Several studies have shown that patients ≤45 years at diagnosis of their bone metastases have a significantly better prognosis than those >45 years. This difference appeared to be significant in univariate analysis for both studies, [2] and multivariate analysis for three studies. [20],[21]

We can hypothesize that carcinomas occurring in older patients are more aggressive and therefore more likely to cause a metastatic evolution. In our study, we did not find any significant difference in survival analysis due to lack of power (reduced number of the population).

Treatment with iodine-131 appears to be a significant prognostic factor associated with better survival. In the literature, the results of different studies are contradictory. If for Bernier and Pittas, it is a positive prognostic factor. [2],[9] Dinneen shows no improvement in survival of patients receiving iodine-131(34). However, the study of Petrich et al. described a distinct advantage for patients treated with iodine-131, much more if they are young (<45 years) and carrying a small number of metastatic sites (<3) with higher complete response rate. [22]

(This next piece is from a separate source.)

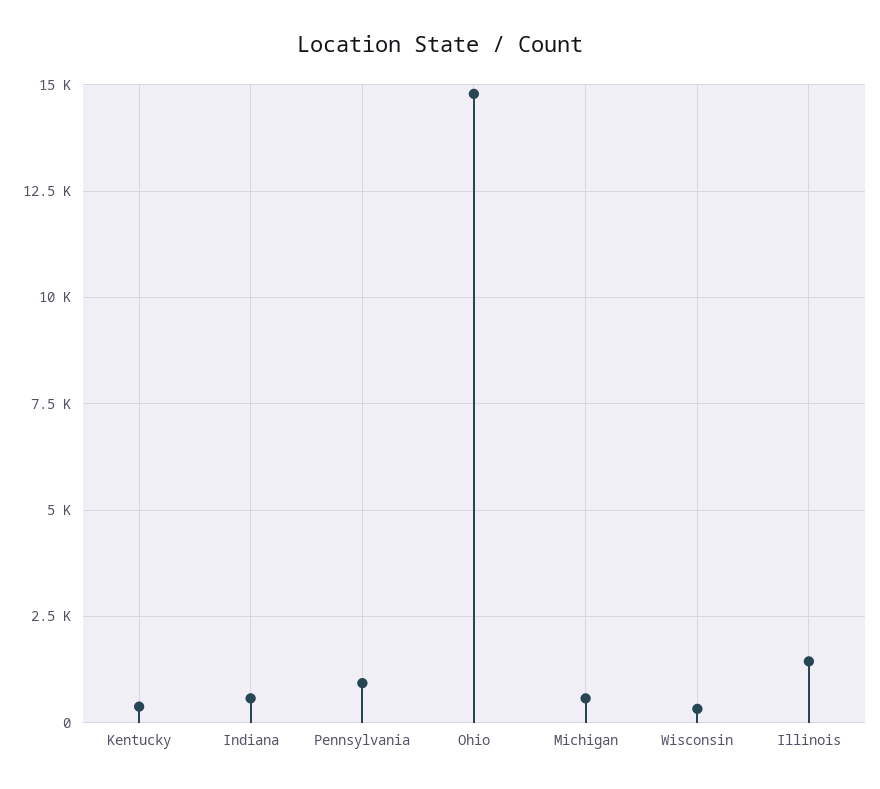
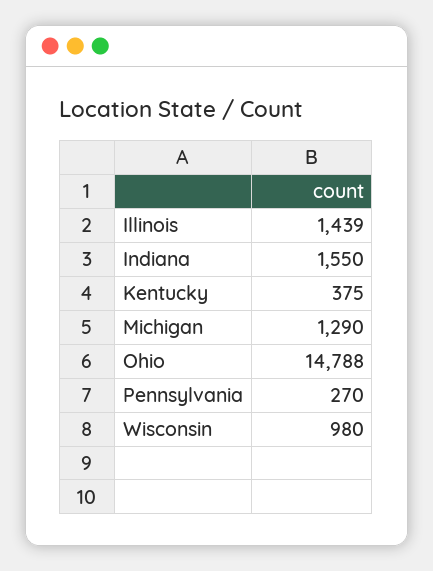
Indiana: 500 -> 1550
Pennsylvania: 1000 -> 270
Michigan: 500 -> 1290
Wisconsin: 250 -> 980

For radiotherapy, the study of Bernier et al. [2] showed no improvement in survival associated with external radiotherapy of bone metastases. But it was limited doses adapted to a consolidator and analgesic treatment not for curative purposes. However, it is important to implement with patterns adapted to the condition and prognosis of patients to improve pain symptoms.

In our study, we find a significant difference in terms of survival. Further studies including more patients are necessary to confirm this result.

 Conclusion



Bone metastasis has often a pejorative turning in the natural history of differentiated cancers of the thyroid. Treatment with radioactive iodine alone cannot give good results in terms of clinical outcome and survival. At best, it provides stabilization of lesions. External radiotherapy and surgery should be indicated to improve the prognosis of these patients. Currently, several other treatments such as anti-angiogenic gene therapy are being evaluated. We believe that the development of a prognostic score for patients with bone metastases could allow the selection of individuals with better prognosis for whom more aggressive curative treatment would be indicated.